■ WHAT THE TASK ASKS
Scan the material for the string "worn" and copy out every line in which it occurs.

┌──

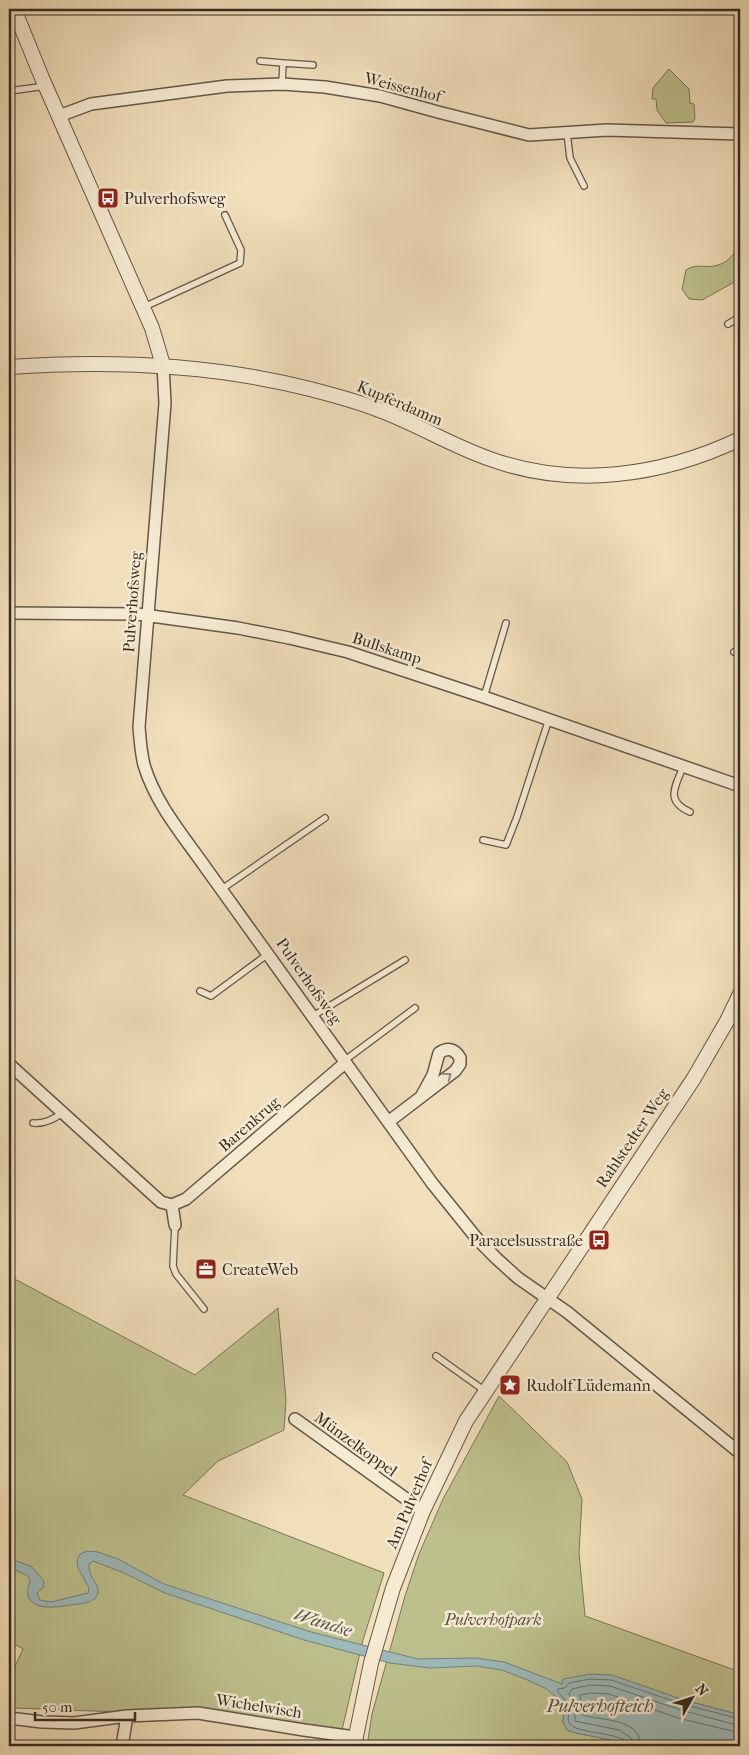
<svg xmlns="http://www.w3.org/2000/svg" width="749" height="1755" font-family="'IM FELL French Canon',serif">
  <rect width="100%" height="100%" fill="#f1debb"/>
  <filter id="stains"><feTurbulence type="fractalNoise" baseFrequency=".004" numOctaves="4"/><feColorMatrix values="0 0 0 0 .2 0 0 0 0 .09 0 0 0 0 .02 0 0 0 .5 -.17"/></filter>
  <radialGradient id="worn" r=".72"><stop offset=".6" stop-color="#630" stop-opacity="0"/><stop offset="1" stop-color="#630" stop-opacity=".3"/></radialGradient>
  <path fill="#bdc08d" stroke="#797658" d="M669,69L689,89L690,103L694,104L695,118L693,122L666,123L657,110L656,99H652L653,88Z
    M740,249V279L702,300L689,299L682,289L686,270C697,262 708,270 721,264C729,261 733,253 740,249Z
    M9,1276L195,1375L278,1308L286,1400L284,1430L218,1461L183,1495L384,1573L363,1640L342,1730L120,1712L14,1708L9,1705V1679L23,1649L9,1641Z
    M499,1396L567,1462L582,1499L579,1553L585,1616L740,1672V1715L684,1700L563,1684L561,1702L564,1710L563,1722L567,1730L576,1733L616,1741L626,1746H367L372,1714L405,1596L419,1554L443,1499Z"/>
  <path fill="#9ebaba" stroke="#74817d" d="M87,1551L98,1552L118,1559L164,1584L311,1632L418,1659L475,1658L504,1662L562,1684L563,1679L590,1674L612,1675L684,1700L740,1715V1746H626L616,1741L576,1733L567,1730L563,1722L564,1710L561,1702L547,1689L525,1679L502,1670L476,1666L430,1668L390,1663L304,1640L165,1593L124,1573L93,1561L89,1564C89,1566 89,1569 90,1572C91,1579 100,1586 98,1593C97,1595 96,1598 94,1599C88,1604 78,1604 71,1605C52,1608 19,1612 30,1581L28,1576L9,1567V1558L32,1567L44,1581L43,1588L37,1593L40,1600L51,1602L88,1593L89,1588L78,1568L77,1560L80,1554Z"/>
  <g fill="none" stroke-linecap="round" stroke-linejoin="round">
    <path stroke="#6a736e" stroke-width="1" d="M627,1746L626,1741C612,1732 576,1733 570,1724C566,1719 570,1714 569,1709C568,1702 562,1697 558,1692V1689L565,1688L569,1683L590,1679L611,1680L682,1704L740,1719
      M633,1746L631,1738L619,1730L575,1721V1707L569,1694L572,1689L591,1685L610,1686L681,1710L740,1726
      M641,1746C640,1718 603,1721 583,1715L580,1695L591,1693L609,1694L678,1718L740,1733"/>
    <g stroke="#645848" stroke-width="8">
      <path id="service" d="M260,61L283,63
        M282,84L283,63L313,65
        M9,91L46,86
        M567,133L570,158L584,186
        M144,307L240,263L241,250L225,215
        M728,324L740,317
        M734,652L740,654
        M484,697L506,623
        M683,767C675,787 665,801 690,812
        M483,840L506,845L517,817L549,719
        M222,889L325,818
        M200,991L211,996L268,954
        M313,1016L405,960
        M344,1061L415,1008
        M33,1123C44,1124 53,1120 62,1113
        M175,1225L173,1266L176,1274L204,1309
        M436,1356L485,1391"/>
    </g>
    <g stroke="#645848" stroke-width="14">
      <path id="minor" d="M59,116L91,104L227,86L282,84L325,87L380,96L438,112L529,135L607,130L740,134
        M163,365L165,403L139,727C140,740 141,753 144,765C155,802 181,833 203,864L432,1183L478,1240L497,1259L518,1278L567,1312L740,1453
        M9,613L137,614L238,628L289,638L348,652L484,697L740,786
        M9,1064L161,1202L172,1205L186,1199L345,1063
        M388,1122L396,1116L455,1071L460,1064V1058C455,1049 448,1047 439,1053L433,1075L421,1097
        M172,1205L175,1225
        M295,1419L423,1511
        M9,1718L42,1722L74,1723L127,1716L198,1713L304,1730L355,1737
        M122,1746L127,1716"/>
    </g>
    <g stroke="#645848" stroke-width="16">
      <path id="tertiary" d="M14,9L42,78L152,328L163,365
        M9,367C110,360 212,364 310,389C333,395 357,401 379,410C417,424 452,446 490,459C573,489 662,476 740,439
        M354,1746L371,1663L393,1588L423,1511L466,1421L694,1078L727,1021L740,994"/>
    </g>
    <use href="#service" stroke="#f6ead3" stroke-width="5.5"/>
    <use href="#minor" stroke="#f6ead3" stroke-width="11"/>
    <use href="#tertiary" stroke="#f6ead3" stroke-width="14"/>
  </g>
  <defs><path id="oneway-chevron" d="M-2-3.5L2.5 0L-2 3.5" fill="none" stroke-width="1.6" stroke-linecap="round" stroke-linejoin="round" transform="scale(1.25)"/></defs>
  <use stroke="#968b7a" href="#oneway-chevron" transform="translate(448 1076) rotate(-37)"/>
  <defs>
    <g id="bus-square" transform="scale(1.125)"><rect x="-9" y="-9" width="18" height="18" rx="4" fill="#8f2418" stroke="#f6ead3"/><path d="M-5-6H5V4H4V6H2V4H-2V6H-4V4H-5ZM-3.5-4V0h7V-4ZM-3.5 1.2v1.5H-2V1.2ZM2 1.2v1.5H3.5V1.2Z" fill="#fff"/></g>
    <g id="office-square" transform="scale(1.125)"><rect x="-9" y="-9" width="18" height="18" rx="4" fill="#8f2418" stroke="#f6ead3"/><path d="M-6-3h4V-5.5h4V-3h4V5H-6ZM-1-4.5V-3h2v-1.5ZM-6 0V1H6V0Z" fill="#fff"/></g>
    <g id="sight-square" transform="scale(1.125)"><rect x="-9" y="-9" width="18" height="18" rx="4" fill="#8f2418" stroke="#f6ead3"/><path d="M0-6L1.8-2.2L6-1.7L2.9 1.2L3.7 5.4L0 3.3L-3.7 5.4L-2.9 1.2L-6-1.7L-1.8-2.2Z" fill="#fff"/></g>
  </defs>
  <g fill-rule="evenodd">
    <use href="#bus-square" x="108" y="198"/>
    <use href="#bus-square" x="599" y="1240"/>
    <use href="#office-square" x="206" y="1269"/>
    <use href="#sight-square" x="510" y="1385"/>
  </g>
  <g text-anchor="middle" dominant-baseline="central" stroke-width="5" stroke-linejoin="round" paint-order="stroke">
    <g font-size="16" fill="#352c22" stroke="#f6ead3">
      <text transform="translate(403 87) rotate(14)">Weissenhof</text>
      <text transform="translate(400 403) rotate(23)">Kupferdamm</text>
      <text transform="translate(132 602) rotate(-86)">Pulverhofsweg</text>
      <text transform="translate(387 648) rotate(18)">Bullskamp</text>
      <text transform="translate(309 981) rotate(55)">Pulverhofsweg</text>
      <text transform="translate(249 1124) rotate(-41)">Barenkrug</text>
      <text transform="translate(632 1138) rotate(-56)">Rahlstedter Weg</text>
      <text transform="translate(356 1444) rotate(36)">Münzelkoppel</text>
      <text transform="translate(409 1504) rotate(-67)">Am Pulverhof</text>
      <text transform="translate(259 1706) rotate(9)">Wichelwisch</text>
    </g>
    <g font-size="16" fill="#352c22" stroke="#f6ead3" text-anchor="start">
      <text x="124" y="198">Pulverhofsweg</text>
      <text x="583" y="1240" text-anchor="end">Paracelsusstraße</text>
      <text x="222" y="1269">CreateWeb</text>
      <text x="526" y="1385">Rudolf Lüdemann</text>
    </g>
    <g font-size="16" font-style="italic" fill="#57513d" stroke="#f6ead3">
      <text x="493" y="1619">Pulverhofpark</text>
    </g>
    <g font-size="18" font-style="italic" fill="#4f5048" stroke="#f6ead3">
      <text transform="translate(323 1623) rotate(17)">Wandse</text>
      <text x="600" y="1706">Pulverhofteich</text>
    </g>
  </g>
  <rect width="749" height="1755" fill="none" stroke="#f1debb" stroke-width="30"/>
  <rect x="10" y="10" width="729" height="1735" fill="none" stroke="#352c22" stroke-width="2.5"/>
  <rect x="15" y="15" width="719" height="1725" fill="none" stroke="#352c22"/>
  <g transform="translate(692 1698) rotate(51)" stroke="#f6ead3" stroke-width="4" paint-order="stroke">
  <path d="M0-4L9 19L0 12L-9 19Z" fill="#352c22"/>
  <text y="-8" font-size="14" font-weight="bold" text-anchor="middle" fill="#352c22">N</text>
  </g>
  <path d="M35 1712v8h100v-8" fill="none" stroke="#352c22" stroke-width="2.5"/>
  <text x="42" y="1712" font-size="15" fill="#352c22" stroke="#f6ead3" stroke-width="4" paint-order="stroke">50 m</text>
  <rect width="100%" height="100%" filter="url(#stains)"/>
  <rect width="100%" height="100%" fill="url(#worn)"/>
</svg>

└──

■ YOUR SOLUTION
  <radialGradient id="worn" r=".72"><stop offset=".6" stop-color="#630" stop-opacity="0"/><stop offset="1" stop-color="#630" stop-opacity=".3"/></radialGradient>
  <rect width="100%" height="100%" fill="url(#worn)"/>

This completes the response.